In Quality Comics, Captain Triumph’s dead brother’s fiance, Kim Meredith, eventually becomes Captain Triumph’s fiance as well. I guess because they were twins it’s not such a big change. And like many stories it’s a case superpowers, chicks dig the superpowers.

The original Flash, Jay Garrick, had a girlfriend named Joan Williams, later Joan Garrick. She does not put on a costume and does not get super powers in story after another. But she is a solid individual who is never anything other than a rock. Not only do the two of them live in the Midwest, they embody the spirit that part of the country found most admirable in the forties.

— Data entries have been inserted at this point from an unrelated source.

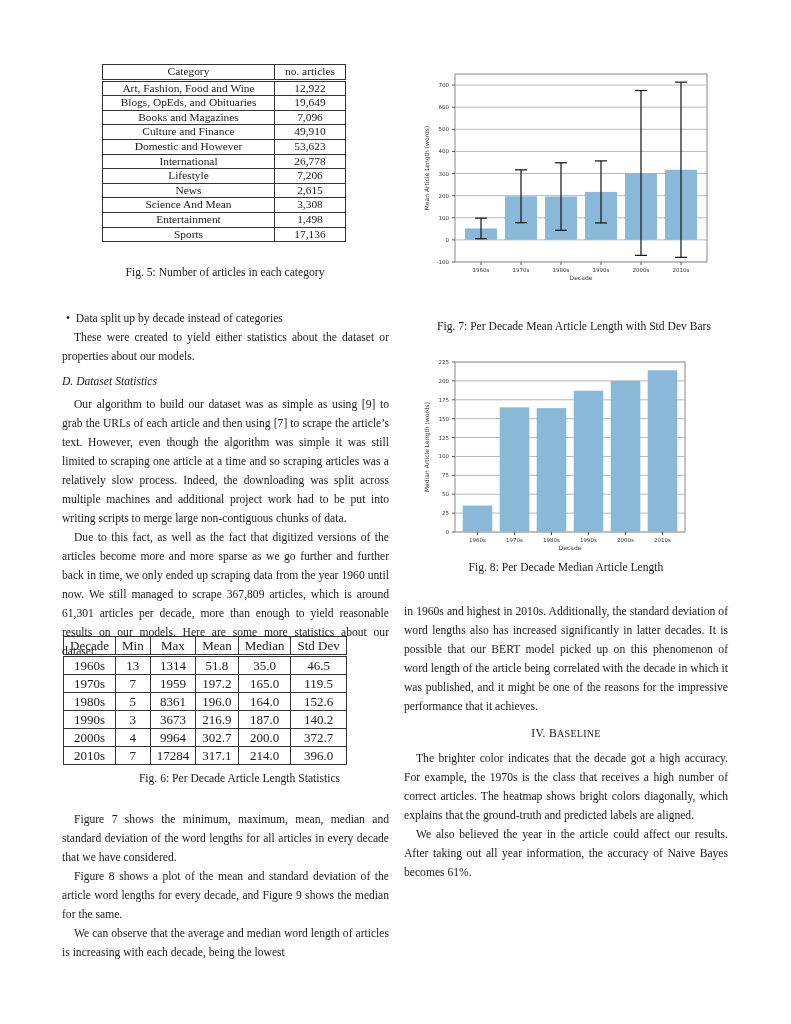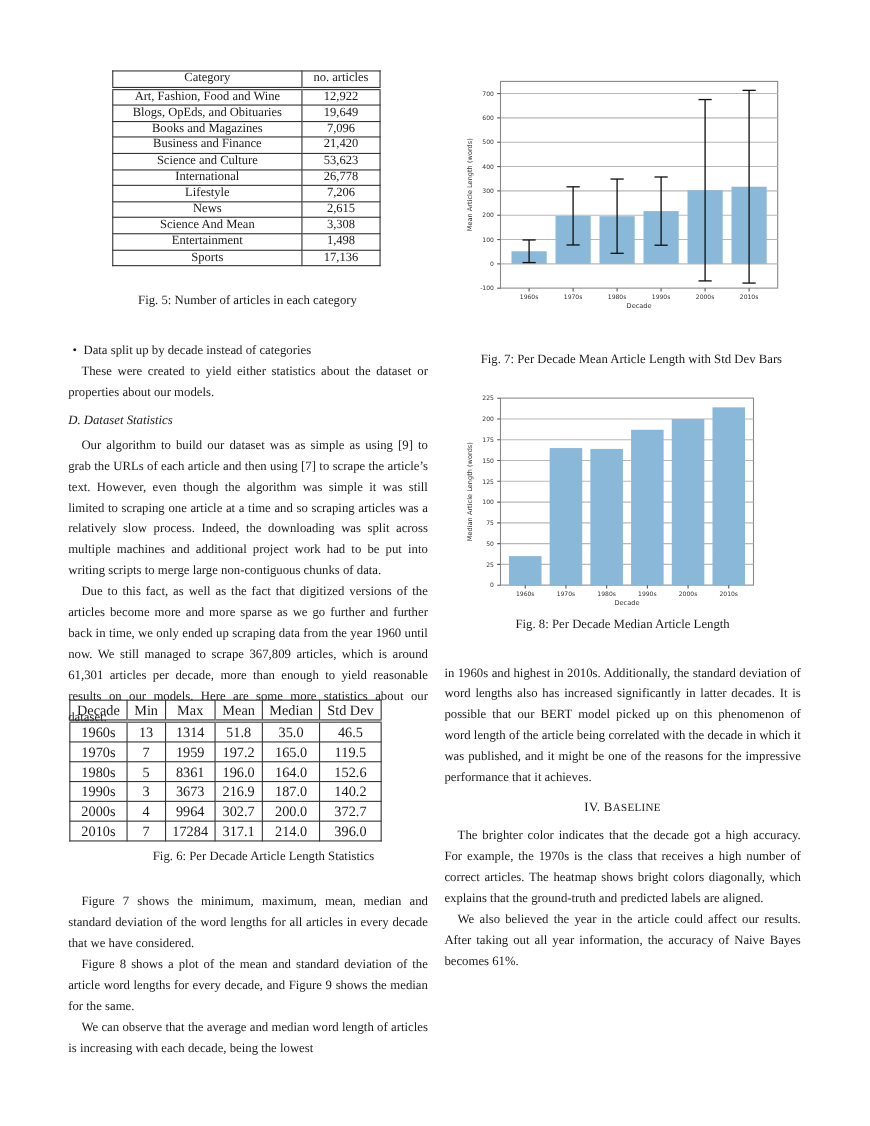--- a/index.html
+++ b/index.html
@@ -51,7 +51,7 @@
         <td class="c2">7,096</td>
       </tr>
       <tr>
-        <td class="c1">Business and Finance</td>
+        <td class="c1">Culture and Finance</td>
         <td class="c2">21,420</td>
       </tr>
       <tr>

The girlfriend or boyfriend of a superhero is nothing other than a way of showing us the character of the superhero. The Flash is not the same character without Joan. In that, let’s look at the old girlfriend in a fridge trope. This kind of loss was done before, but rather better done than the losses suffered as of late.

Til death do us part? We're not even together, yet. Wow, am I going to macrame your intestines!

Til death do us part? We’re not even together, yet. Wow, am I going to macrame your intestines!

 Do girlfriends and fiancees in comic books stand up for themselves this well now?

Do girlfriends and fiancees in comic books stand up for themselves this well now?

Jim Corrigan was a cop who was shot and his body dumped in a barrel which was filled with cement and dumped into the bottom of a lake. He expected to leave this world behind but was told to come back to this world and be the Wrath of God. The murdered man became the Spectre, and having never made it to his and Clarice’s engagement party, he broke off the engagement. It nearly killed him to tell her that. That’s how you know the man.